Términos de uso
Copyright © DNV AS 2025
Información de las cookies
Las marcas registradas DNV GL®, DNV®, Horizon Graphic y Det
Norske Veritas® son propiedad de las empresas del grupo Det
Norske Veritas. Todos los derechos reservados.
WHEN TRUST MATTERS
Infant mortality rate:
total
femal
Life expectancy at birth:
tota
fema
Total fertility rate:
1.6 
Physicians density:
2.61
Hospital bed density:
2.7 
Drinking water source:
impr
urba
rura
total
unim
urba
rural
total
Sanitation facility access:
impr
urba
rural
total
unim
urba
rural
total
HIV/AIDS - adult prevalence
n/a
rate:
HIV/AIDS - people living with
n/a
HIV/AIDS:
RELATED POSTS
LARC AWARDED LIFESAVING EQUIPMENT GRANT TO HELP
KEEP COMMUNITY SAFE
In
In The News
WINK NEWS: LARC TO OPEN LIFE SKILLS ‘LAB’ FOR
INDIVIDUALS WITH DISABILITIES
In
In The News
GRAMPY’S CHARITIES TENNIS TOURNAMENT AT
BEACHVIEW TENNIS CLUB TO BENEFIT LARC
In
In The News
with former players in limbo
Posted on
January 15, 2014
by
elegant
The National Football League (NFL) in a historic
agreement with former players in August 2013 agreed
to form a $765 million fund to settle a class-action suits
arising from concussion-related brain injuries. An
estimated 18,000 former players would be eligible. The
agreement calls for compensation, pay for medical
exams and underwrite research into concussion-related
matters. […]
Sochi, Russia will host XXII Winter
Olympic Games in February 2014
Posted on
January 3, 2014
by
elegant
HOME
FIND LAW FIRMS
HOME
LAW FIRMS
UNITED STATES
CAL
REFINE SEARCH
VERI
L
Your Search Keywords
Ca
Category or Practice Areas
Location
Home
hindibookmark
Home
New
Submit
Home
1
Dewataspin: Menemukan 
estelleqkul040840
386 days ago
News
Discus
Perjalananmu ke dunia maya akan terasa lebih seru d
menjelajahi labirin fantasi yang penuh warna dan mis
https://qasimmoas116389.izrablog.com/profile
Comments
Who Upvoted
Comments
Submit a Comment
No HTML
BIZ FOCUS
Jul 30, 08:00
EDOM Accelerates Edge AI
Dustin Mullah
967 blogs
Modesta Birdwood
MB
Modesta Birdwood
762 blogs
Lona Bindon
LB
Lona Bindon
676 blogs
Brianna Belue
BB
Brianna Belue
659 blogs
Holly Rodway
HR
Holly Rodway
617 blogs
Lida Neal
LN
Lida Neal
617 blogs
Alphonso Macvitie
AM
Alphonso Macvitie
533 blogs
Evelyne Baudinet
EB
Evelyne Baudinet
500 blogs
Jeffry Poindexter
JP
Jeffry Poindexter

---*---

* Action item:
Reproduce the lines starting at the beginning of the records and ending at the line containing "Norske Veritas. Todos", both included, word for word.

* Task answer:
Términos de uso
Copyright © DNV AS 2025
Información de las cookies
Las marcas registradas DNV GL®, DNV®, Horizon Graphic y Det
Norske Veritas® son propiedad de las empresas del grupo Det
Norske Veritas. Todos los derechos reservados.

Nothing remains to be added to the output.